ECE2010 Poster Presentations Cardiovascular endocrinology and lipid metabolism (48 abstracts)
Moderately elevated body iron stores may be associated with several components of the metabolic syndrome (MetSyn). Elevated serum ferritin levels (Fer) independently predicted incident type 2 diabetes in prospective studies in apparently healthy men and women.
Aims: To analyze the association between Fer and components of MetSyn in transsexuals before and after 2-year cross-sex treatment (CST).
Methods: Before starting the CST in 90 transsexuals (54 male-to-female (MFTs) and 36 female-to-male transsexuals (FMTs)), aged 30.6±9.0 years, we analyzed the relations between Fer and several parameters of insulin resistance (IR) (serum insulin, HOMA-IR and QUICKI) and components of MetSyn (waist circumference (WC), systolic (SBP) and diastolic blood pressure (DBP), and serum levels of glucose (G), triglycerides (TG) and HDL-cholesterol (HDL)) by ATP III criteria. To analyze the effect of CST on Fer we compared the basal values with those after 2-year treatment with conjugated estrogen (3.75 mg/day) and cyproterone acetate (100 mg/day) in MFT and testosterone gel (50 mg/day) in FMT.
Results: Baseline Fer was significantly correlationed with HOMA-IR and QUICKI (r=0.242, P=0.014; and r=−0.330, P=0.016, respectively), and with those of WC, G, DBP, TG and HDL, but not with those of SBP or insulin. After treatment, in MFTs the Fer increased from 104.9±60.9 to 151.0±85.3 ng/ml (P=0.001) and in FMTs decreased from 41.5±53.6 to 39.6±48.6 ng/ml (P=0.001).

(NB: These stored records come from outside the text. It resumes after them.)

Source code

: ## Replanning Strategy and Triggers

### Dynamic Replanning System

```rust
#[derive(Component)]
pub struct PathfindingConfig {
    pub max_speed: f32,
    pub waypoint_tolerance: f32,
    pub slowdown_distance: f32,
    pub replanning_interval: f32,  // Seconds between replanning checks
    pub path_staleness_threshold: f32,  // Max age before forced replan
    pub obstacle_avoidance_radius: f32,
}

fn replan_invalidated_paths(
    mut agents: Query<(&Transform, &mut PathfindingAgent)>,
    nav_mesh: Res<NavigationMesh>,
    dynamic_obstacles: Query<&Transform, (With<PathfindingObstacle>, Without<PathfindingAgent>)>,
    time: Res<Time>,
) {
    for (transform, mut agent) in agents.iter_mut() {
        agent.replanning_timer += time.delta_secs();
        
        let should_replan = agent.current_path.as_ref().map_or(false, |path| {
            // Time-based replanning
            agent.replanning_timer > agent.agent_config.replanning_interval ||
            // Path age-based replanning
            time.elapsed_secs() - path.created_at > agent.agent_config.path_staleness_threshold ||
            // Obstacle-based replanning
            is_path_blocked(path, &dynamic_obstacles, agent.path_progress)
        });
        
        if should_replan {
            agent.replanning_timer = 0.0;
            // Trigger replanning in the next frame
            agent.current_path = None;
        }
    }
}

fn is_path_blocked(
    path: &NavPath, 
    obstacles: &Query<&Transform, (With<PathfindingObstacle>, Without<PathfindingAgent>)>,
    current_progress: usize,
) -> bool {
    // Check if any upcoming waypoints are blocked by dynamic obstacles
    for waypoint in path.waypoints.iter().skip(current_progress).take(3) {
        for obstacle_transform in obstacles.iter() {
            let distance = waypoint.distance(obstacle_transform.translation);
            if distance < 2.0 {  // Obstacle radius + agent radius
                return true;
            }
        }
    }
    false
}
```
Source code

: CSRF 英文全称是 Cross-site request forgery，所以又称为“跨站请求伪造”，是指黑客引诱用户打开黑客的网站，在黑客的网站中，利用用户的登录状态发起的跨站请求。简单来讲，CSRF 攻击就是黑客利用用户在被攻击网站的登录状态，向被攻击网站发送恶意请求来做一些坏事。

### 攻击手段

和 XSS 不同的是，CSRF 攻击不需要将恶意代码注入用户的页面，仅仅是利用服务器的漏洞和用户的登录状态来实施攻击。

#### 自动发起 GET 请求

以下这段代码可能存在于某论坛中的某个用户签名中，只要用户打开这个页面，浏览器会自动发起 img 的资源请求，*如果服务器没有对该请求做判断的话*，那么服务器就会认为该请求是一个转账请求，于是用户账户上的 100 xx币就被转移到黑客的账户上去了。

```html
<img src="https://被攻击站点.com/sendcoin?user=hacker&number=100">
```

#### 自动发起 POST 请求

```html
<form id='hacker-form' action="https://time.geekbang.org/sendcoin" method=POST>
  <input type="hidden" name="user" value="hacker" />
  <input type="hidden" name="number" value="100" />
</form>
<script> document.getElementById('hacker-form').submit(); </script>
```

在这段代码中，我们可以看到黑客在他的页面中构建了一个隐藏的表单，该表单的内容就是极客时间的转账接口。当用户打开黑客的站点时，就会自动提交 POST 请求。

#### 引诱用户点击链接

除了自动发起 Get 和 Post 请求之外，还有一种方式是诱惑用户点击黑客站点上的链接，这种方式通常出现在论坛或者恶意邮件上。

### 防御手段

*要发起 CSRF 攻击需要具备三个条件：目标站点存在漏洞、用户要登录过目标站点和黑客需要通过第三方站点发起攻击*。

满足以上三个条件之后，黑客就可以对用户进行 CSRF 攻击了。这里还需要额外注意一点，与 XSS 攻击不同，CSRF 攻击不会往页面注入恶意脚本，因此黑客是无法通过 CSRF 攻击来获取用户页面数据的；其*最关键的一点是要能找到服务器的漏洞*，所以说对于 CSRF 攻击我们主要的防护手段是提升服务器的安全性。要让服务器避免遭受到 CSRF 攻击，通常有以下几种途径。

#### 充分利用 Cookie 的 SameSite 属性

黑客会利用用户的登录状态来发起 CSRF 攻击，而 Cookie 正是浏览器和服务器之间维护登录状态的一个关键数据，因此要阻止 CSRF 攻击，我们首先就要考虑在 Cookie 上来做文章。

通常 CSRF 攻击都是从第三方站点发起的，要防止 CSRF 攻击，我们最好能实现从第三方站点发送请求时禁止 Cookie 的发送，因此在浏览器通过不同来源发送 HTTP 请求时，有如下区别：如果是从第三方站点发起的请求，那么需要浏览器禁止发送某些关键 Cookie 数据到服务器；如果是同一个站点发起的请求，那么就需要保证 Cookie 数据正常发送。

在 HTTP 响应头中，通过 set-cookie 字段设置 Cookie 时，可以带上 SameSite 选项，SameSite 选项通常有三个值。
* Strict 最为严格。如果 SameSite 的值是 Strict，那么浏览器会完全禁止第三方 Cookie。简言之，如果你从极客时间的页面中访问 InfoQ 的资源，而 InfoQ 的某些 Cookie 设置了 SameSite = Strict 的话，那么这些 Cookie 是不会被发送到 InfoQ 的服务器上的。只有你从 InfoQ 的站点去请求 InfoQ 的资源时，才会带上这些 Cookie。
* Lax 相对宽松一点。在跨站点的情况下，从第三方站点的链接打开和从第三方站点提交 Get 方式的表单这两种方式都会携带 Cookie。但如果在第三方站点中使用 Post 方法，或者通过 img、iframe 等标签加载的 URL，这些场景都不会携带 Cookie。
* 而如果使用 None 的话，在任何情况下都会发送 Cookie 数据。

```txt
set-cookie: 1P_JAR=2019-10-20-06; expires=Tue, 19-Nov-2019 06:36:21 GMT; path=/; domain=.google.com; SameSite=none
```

Conclusion: In our study the Fer is associated with IR markers and components of MetSyn. So, the transsexual patients are at risk of diabetes mellitus and cardiovascular disease. In MFTs the CST increased this risk due to the elevation in Fer, and on the contrary in FMTs the CST decreased this risk due to the fall in Fer.